Listed entries

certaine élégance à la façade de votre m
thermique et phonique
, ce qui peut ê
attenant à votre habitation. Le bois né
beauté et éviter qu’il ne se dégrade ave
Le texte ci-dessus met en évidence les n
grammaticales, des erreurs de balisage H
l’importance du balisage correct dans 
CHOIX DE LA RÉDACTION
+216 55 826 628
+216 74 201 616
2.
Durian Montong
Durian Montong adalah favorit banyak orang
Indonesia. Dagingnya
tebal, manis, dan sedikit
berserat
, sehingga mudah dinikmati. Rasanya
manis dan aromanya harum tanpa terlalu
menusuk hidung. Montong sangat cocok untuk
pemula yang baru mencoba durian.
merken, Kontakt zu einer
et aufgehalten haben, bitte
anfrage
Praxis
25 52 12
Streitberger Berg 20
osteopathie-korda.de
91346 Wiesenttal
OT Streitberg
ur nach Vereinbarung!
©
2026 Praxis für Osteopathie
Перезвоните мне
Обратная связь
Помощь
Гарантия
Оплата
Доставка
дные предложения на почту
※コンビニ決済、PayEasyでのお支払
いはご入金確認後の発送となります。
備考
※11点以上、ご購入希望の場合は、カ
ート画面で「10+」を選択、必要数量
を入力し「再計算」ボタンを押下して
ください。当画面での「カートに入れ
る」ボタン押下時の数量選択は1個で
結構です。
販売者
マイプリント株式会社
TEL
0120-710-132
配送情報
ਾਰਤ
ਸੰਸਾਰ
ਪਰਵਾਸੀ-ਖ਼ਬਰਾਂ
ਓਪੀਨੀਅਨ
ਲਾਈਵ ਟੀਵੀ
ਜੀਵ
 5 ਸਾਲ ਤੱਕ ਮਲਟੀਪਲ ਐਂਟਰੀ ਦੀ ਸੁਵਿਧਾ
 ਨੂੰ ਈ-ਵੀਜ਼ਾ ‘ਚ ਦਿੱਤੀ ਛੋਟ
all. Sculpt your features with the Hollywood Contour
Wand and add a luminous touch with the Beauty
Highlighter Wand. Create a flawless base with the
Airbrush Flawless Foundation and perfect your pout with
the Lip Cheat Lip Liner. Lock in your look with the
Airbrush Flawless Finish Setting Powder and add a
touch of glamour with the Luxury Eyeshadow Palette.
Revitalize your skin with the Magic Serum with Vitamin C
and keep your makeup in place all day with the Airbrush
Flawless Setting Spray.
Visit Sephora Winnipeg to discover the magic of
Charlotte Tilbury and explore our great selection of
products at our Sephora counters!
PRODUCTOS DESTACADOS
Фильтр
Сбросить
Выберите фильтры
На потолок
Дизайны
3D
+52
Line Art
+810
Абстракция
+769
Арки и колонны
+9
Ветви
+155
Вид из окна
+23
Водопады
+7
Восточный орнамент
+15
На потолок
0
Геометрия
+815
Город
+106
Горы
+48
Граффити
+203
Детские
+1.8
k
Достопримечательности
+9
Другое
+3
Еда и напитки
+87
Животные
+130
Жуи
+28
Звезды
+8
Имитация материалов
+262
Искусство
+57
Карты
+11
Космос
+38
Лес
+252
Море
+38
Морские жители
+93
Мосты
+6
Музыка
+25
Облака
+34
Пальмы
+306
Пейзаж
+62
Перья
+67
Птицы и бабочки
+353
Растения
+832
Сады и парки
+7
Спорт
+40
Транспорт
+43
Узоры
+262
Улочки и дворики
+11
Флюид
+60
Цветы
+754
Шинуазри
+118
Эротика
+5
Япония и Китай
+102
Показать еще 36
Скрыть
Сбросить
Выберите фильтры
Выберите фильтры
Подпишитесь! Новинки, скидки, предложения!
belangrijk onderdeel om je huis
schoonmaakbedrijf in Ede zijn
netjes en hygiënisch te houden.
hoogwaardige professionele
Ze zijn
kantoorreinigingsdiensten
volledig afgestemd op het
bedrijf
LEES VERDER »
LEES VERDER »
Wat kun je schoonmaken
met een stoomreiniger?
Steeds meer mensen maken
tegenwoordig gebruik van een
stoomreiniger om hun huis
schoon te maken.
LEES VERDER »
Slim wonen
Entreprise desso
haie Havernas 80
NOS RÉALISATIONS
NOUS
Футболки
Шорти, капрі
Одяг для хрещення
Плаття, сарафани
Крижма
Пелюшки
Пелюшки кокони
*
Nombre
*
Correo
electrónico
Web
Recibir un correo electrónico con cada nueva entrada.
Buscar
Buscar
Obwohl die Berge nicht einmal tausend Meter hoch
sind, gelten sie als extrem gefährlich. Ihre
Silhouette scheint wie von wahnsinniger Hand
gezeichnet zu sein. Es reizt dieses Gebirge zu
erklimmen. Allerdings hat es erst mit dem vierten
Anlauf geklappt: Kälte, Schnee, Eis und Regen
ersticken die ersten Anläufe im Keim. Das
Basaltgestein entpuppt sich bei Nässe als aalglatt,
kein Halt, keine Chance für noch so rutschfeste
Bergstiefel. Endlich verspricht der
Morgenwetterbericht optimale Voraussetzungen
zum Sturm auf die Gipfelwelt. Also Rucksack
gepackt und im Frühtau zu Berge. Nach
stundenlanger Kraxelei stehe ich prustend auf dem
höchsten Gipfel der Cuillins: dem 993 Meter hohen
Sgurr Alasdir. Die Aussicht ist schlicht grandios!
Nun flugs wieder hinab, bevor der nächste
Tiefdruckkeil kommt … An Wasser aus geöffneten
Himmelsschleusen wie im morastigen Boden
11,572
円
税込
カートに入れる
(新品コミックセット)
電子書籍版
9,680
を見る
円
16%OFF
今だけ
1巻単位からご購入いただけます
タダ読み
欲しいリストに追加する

Exercise
Count the lines in the listing above that contain the string "balisage", treating uppercase and lowercase as different, and give only the number.

The completed task
2